**Records provided**
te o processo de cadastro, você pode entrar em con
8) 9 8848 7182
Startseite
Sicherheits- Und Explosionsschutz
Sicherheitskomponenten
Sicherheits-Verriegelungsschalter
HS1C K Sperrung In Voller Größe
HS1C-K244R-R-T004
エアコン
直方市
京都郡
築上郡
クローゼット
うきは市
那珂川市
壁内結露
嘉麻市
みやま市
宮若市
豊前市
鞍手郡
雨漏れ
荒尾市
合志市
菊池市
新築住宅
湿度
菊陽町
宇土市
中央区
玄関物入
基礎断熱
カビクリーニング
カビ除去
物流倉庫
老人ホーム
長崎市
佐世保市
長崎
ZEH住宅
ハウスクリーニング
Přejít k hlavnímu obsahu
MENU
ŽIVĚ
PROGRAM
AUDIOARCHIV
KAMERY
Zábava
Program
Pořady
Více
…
--
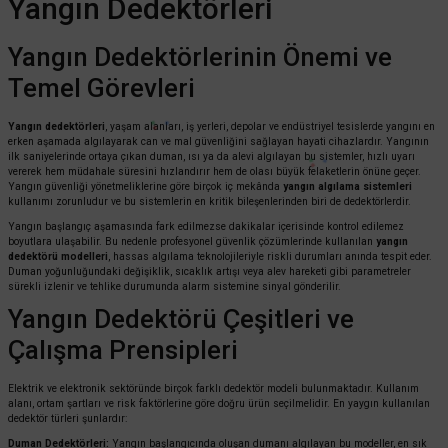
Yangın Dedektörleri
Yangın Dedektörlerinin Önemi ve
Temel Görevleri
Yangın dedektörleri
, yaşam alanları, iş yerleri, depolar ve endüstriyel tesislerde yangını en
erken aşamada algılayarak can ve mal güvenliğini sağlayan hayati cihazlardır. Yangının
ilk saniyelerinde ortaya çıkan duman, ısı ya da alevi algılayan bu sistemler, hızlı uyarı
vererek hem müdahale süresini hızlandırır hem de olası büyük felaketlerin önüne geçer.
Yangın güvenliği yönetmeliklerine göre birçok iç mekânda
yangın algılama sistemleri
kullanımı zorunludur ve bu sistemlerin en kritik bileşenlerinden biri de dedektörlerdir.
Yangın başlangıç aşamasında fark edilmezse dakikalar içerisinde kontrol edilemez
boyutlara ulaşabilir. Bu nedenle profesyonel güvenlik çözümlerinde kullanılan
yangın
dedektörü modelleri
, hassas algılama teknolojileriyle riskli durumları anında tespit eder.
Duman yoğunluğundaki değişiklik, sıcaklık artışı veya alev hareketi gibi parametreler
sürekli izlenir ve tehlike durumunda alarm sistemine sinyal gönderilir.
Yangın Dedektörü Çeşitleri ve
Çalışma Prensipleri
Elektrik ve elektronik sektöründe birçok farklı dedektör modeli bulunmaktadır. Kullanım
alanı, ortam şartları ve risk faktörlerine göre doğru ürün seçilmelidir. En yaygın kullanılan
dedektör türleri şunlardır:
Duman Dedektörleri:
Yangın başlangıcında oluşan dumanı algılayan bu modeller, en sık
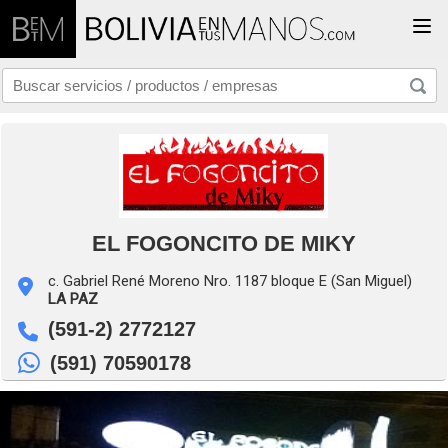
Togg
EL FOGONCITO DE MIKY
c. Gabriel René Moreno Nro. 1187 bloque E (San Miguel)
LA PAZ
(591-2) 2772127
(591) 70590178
--
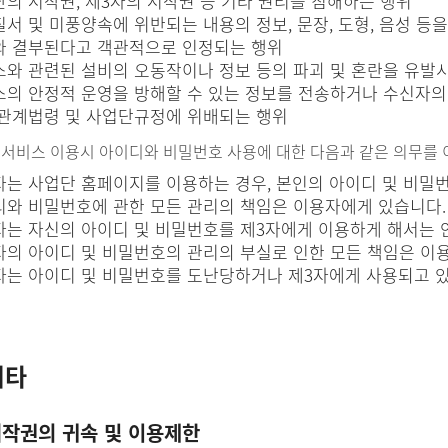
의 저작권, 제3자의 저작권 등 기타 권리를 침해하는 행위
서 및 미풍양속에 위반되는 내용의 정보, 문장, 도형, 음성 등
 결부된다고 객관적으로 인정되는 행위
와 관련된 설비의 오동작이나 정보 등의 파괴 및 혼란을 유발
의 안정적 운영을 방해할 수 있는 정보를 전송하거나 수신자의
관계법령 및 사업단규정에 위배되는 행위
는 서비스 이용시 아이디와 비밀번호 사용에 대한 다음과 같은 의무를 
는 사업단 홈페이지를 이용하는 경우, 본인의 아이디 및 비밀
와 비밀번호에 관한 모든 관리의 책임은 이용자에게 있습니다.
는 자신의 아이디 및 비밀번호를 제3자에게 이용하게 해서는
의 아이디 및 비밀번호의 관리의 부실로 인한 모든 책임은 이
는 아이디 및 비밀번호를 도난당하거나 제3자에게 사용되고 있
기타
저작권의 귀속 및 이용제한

**Task item**
In the material above, how many lines hold the string "비밀번호를"? Give the number and nothing else.

**Written response**
2